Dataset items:

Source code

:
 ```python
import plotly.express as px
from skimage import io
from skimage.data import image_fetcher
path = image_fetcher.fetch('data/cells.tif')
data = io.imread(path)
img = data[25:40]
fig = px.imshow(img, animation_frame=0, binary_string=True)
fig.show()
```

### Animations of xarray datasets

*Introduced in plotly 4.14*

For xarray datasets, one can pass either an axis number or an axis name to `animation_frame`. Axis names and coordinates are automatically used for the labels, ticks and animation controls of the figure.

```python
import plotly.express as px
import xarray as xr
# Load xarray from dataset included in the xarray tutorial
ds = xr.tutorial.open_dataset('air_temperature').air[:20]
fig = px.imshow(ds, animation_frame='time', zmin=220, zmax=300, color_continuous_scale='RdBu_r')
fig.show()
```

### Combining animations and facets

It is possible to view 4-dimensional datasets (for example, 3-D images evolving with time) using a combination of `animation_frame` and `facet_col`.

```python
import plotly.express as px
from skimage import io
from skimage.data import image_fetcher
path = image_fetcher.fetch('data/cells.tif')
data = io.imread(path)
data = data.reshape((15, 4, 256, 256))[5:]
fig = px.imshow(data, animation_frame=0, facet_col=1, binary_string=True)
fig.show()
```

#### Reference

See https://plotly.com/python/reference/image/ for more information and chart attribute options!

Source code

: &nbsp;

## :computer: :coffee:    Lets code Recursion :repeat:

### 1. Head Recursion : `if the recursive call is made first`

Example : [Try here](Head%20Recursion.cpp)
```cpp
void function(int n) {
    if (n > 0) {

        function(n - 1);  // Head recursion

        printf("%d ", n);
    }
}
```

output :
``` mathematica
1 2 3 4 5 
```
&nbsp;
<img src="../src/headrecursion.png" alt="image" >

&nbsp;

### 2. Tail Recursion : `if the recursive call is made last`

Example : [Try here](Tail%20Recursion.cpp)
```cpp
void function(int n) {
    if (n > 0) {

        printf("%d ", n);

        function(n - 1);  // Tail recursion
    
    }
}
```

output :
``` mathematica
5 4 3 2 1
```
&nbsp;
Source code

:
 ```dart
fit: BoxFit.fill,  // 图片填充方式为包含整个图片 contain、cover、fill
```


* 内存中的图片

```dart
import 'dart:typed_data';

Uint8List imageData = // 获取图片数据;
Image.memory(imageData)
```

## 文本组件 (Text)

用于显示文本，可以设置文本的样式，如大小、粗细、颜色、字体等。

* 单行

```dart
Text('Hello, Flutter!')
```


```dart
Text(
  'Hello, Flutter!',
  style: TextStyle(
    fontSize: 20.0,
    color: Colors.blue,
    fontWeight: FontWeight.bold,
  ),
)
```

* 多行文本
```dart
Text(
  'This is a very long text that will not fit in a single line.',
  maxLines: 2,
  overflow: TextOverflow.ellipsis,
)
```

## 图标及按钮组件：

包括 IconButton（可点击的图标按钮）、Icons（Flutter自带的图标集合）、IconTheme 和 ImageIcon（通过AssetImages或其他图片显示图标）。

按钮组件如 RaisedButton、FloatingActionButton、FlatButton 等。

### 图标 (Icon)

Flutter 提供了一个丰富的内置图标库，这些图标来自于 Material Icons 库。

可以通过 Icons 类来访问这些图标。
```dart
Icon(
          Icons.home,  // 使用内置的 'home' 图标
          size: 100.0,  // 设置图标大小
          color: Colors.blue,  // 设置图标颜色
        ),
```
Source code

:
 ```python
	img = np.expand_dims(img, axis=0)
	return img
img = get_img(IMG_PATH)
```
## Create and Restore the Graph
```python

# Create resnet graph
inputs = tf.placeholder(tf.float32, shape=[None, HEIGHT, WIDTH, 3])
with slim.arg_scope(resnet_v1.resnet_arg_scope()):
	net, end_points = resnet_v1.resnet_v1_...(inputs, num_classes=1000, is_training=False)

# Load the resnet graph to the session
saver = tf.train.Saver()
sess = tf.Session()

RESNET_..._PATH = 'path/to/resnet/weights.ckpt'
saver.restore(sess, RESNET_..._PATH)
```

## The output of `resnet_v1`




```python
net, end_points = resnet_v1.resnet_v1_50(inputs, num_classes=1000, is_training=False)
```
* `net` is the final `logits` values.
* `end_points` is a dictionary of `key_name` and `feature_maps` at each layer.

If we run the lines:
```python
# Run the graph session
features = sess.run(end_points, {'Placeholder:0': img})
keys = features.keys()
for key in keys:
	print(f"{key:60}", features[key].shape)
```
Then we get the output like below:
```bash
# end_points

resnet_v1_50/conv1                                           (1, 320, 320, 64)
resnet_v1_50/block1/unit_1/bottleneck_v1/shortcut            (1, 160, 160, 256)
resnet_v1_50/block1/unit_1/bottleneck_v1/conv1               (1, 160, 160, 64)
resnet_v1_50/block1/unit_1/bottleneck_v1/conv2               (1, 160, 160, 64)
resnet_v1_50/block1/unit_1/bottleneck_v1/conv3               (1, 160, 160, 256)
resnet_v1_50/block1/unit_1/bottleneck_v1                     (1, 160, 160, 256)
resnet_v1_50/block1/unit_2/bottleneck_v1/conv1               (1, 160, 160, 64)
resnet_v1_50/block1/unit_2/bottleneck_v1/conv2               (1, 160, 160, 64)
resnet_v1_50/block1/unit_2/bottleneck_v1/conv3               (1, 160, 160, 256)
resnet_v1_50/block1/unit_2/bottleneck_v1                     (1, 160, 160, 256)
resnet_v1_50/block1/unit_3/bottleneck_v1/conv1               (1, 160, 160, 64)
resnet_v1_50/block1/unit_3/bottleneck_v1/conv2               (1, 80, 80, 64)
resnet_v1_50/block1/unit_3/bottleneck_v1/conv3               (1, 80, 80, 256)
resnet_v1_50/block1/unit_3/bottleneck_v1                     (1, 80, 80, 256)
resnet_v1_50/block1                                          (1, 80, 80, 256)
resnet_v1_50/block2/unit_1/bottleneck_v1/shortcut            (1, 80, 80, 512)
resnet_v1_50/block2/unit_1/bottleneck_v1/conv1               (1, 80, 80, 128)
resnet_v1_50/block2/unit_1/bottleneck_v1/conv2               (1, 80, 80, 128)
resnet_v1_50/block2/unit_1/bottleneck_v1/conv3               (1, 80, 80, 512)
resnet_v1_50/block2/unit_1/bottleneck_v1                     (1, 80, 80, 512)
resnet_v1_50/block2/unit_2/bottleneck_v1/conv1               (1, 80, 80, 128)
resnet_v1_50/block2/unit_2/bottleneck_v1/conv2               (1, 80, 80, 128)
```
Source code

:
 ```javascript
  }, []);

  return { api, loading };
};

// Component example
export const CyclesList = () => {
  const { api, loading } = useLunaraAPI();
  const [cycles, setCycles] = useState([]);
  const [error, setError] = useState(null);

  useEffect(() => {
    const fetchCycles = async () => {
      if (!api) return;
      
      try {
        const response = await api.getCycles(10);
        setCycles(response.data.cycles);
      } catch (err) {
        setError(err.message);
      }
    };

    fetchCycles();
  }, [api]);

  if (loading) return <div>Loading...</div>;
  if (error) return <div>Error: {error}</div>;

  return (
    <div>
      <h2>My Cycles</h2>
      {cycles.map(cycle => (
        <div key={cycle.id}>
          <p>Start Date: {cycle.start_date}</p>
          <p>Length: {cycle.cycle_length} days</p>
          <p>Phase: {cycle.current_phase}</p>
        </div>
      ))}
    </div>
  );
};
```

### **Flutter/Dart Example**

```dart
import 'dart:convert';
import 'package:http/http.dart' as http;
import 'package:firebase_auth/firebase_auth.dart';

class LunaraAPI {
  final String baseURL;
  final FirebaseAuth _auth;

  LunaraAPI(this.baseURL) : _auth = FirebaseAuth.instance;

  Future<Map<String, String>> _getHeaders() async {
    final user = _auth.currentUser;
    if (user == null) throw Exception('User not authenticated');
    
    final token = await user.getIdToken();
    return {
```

WHAT YOU ARE ASKED TO DO:
Which lines in the data above hold the word "imageData"? Return each of them.

FINISHED EXERCISE:
Uint8List imageData = // 获取图片数据;
Image.memory(imageData)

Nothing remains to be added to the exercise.